─── SOURCE RECORDS

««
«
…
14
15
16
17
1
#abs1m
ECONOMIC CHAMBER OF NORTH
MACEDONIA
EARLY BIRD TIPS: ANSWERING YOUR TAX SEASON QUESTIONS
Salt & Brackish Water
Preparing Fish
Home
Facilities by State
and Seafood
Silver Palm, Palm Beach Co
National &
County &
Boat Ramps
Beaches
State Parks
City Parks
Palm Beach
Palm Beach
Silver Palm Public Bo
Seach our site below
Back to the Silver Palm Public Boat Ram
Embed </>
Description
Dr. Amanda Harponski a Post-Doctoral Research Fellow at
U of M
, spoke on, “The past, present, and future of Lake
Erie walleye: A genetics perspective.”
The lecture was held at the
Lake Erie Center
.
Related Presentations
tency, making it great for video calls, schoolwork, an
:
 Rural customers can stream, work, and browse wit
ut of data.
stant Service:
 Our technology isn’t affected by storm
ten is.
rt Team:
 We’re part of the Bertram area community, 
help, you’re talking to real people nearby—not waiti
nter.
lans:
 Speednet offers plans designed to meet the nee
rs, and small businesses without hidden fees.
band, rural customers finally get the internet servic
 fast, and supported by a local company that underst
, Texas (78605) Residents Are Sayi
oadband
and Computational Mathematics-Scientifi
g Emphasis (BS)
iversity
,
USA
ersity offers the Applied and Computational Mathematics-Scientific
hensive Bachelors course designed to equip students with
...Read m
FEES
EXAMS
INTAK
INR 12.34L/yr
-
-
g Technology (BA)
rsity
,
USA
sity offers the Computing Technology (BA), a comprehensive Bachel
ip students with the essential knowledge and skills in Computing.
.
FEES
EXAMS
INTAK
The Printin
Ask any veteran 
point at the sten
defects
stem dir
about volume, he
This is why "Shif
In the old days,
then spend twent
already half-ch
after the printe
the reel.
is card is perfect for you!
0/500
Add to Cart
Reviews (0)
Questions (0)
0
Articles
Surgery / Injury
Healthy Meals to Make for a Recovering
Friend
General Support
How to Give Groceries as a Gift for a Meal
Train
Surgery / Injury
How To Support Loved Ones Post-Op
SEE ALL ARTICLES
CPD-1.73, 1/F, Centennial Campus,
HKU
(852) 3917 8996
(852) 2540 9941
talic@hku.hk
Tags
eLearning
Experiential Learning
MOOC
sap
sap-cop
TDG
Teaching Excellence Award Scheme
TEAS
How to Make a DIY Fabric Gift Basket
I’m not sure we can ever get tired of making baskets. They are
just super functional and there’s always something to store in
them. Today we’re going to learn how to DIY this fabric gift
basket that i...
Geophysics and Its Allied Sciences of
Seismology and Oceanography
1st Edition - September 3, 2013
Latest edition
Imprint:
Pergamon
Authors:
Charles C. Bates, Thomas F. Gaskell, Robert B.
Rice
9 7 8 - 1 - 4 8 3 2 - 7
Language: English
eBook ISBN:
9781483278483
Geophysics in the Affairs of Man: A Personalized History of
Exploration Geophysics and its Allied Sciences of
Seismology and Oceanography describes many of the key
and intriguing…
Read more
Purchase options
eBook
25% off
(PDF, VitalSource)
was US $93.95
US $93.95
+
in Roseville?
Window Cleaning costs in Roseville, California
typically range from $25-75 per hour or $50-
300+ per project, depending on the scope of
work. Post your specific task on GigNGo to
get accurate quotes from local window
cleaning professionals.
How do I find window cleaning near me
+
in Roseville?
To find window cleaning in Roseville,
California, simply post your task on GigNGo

──────

Transcribe the records above exactly, beginning at the line that contains "Facilities by State" and ending with the line that contains "Description", both included, and nothing else.

§ **FINISHED EXERCISE**
Facilities by State
and Seafood
Silver Palm, Palm Beach Co
National &
County &
Boat Ramps
Beaches
State Parks
City Parks
Palm Beach
Palm Beach
Silver Palm Public Bo
Seach our site below
Back to the Silver Palm Public Boat Ram
Embed </>
Description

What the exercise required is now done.